Combining these different principles should allow you to create interesting choices for any kind of narrative-driven game, ones where the player will be forced to encounter multiple options which force them to choose between different outcomes they find equally appealing or unpleasant. While not every choice will land the same way for every player, by varying the types of potential outcomes on offer – and by varying the combinations of outcomes in the options of each choice – you should be able to consistently give players an engaging experience. Even if one choice doesn’t engage them, the next one might, and so on.

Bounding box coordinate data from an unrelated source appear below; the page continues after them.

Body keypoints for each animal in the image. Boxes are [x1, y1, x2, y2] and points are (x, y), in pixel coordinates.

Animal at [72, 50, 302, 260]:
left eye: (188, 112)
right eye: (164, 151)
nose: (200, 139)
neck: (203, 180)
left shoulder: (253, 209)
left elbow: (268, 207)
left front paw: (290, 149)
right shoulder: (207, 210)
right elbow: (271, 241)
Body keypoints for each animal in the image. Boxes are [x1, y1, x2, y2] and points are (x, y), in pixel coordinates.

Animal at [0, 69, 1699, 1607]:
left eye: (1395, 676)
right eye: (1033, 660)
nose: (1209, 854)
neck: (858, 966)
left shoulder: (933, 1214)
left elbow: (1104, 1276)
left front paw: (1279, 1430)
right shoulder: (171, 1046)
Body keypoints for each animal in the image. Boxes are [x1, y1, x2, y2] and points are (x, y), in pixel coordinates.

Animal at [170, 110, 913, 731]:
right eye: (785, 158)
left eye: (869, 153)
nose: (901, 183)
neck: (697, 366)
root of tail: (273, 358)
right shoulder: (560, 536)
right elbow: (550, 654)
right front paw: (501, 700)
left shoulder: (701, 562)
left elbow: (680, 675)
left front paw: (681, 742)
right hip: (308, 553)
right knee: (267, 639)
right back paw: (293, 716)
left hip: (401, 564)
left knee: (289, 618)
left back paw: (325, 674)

But a good narrative-based game isn’t just a question of well-designed individual decisions. These decisions also have to be arranged in a way which supports the narrative effectively, and makes the player feel like the game is judging them “fairly” for their choices. It has to ensure that players don’t dig themselves into a hole and render the game unwinnable (unless you’re making a game themed around that sort of thing). Finally, it should create a mechanically interesting challenge for the player, so that ‘winning’ the game still feels as satisfying as concluding the narrative does.